= About this task =
Please rewrite the Lifelong Loan Entitlement passage from "UA released a" up to and including "to shape it.", changing "blueprint" to "roadmap".

= Document segment =
*-*-*

The government’s Lifelong Loan Entitlement proposal (UA’s response to which can be found here) is welcomed with strong support for the opportunity it could provide to students of all backgrounds and ages if implemented properly – including for the £60m investment intended for the Student Loan Company to support it.
UA released a blueprint this week on their vision for the successful delivery of the LLE, and how universities like those within the Alliance would be natural partners for government in helping to shape it.
Institutions need stability if they are to embrace not only the potentially transformative opportunities proffered by proposals like the LLE, but the investment and strategic risks needed to establish more alternative pathways to HE, like growing apprenticeships and HTQs. Without adequate funding, these will ultimately fail.
University Alliance CEO Vanessa Wilson said:
“The Higher Education funding system is fundamentally broken, and urgently needs to be fixed. The areas of focus for the proposed Higher Education reforms are way off the mark and if implemented, the casualties of which will be the poorest and most disadvantaged in society.
DfE ought to be focusing on a long-term solution for how HE can be funded in a fair and sustainable way that is fit for the future and the ambitions of a globally orientated UK, and which supports the government’s levelling up agenda. Until that happens, all proposals including the welcomed LLE will in effect be built on a house of cards and inevitably and regrettably doomed to fail.”

*-*-*

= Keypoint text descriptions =

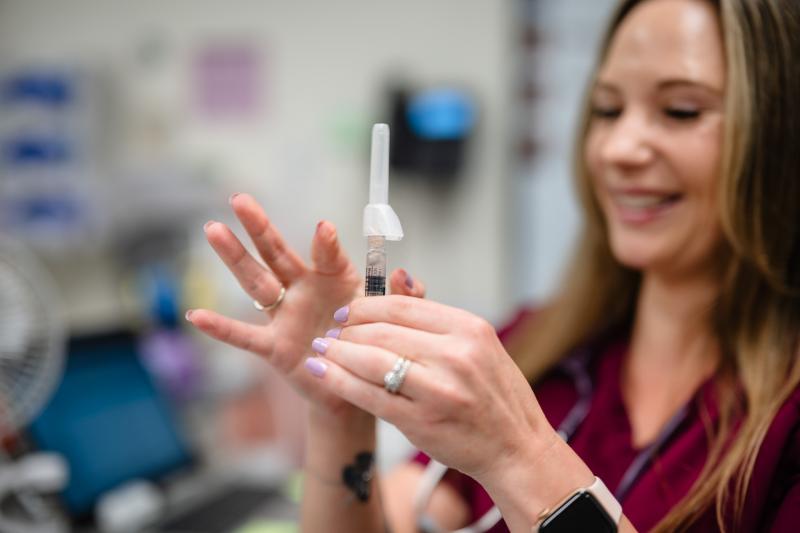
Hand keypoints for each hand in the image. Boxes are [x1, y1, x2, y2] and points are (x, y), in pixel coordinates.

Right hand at [186, 193, 424, 419]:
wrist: (356, 388)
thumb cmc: (371, 344)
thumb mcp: (392, 319)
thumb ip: (402, 296)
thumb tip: (405, 273)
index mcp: (335, 279)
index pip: (328, 255)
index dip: (326, 244)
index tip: (325, 230)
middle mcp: (305, 290)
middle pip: (277, 253)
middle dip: (260, 227)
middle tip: (240, 198)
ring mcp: (286, 316)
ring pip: (256, 281)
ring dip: (235, 257)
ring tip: (213, 229)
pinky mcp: (275, 347)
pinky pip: (244, 336)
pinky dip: (221, 328)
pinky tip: (197, 316)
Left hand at [303, 295, 555, 479]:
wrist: (517, 448)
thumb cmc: (494, 397)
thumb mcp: (478, 347)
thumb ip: (437, 321)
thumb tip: (397, 282)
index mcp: (469, 329)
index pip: (404, 306)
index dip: (366, 306)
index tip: (346, 312)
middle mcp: (456, 354)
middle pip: (384, 331)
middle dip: (348, 330)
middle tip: (329, 333)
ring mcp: (439, 389)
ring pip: (372, 360)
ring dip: (339, 353)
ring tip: (322, 351)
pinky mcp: (422, 421)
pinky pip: (370, 395)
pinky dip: (340, 381)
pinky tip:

*-*-*

= Answer section =
UA released a roadmap this week on their vision for the successful delivery of the LLE, and how universities like those within the Alliance would be natural partners for government in helping to shape it.